In some places, contamination relating to the oil and gas industry has had irreversible effects on species diversity.
STATUS OF IN-SITU AND EX-SITU CONSERVATION
The protected areas in Qatar are:
- Shahaniya Wildlife Park. This was one of the first protected areas to be established in Qatar for breeding gazelles and oryx in captivity. It covers 1 km2 and is located 40 kilometres from Doha.
- Ras Osheirij. This protected area is located in the north-west of the country, 110 km from Doha. It was created in 1991 and has a surface area of 8 km2.
- Al-Mas habiyya. This is in south-west Qatar, 120 km from Doha. It was established in 1997 and covers 8 km2.

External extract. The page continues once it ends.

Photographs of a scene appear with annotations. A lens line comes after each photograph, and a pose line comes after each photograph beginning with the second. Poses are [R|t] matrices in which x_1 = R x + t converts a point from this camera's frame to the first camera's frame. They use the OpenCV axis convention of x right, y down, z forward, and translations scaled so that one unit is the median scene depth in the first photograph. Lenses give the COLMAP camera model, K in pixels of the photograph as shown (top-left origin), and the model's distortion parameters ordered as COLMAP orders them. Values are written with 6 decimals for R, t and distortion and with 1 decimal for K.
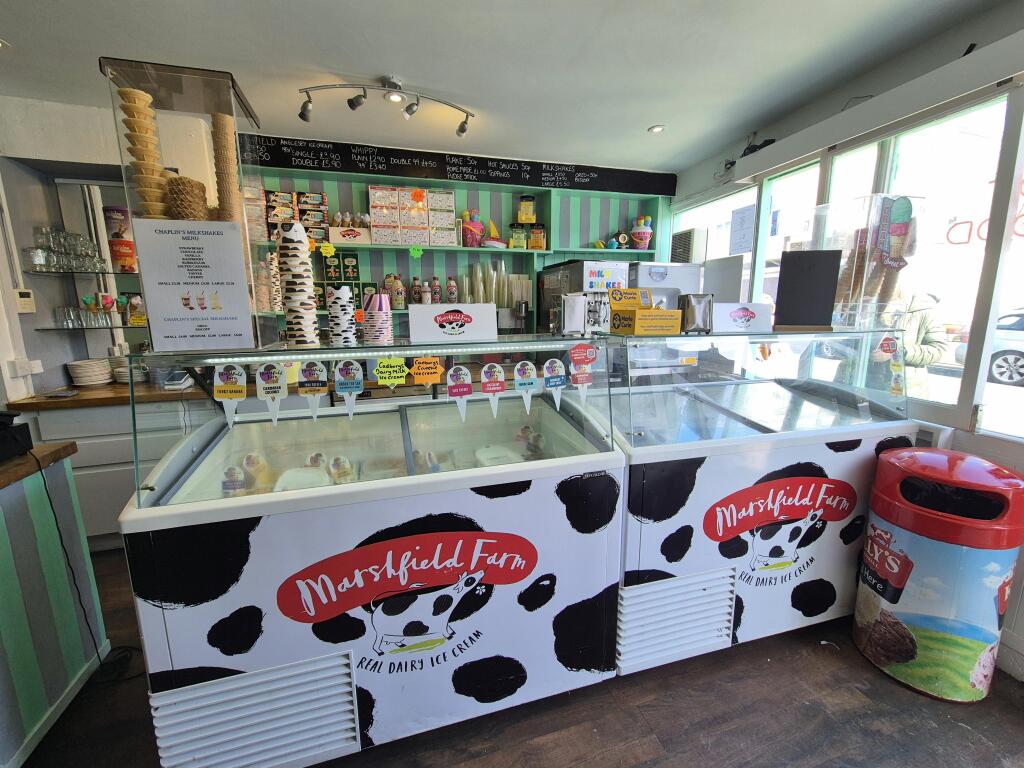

- Khor Al-Odaid. This was declared a sanctuary in 1993. A UNESCO study considers that the Al-Odaid wetlands qualify for inclusion in the Biosphere Reserve Programme (Aspinall et. Al., 2002).
- Ras Laffan. A refuge for species of flora and fauna at risk of extinction.
- Isla Al-Safiliya. Marine Protected Area, covering 1.1 km2 and located 8 km north-east of Doha.
According to Qatar’s National Strategy for the Conservation of Biodiverstiy, there is an urgent need to safeguard the country’s plant and animal genetic resources. One of the best ways of achieving this is by setting up germplasm banks as well as seed banks, experimental field stations and sperm banks. Today one field station exists, being run by the University of Qatar.
In addition, the SCENR and Ministry for Municipal Events and Agriculture aim to cooperate to set up public parks and botanic gardens in Qatar’s main cities where local plant diversity can be exhibited and conserved. An example of this type is the Koranic Garden of Doha, promoted by the Qatar Foundation.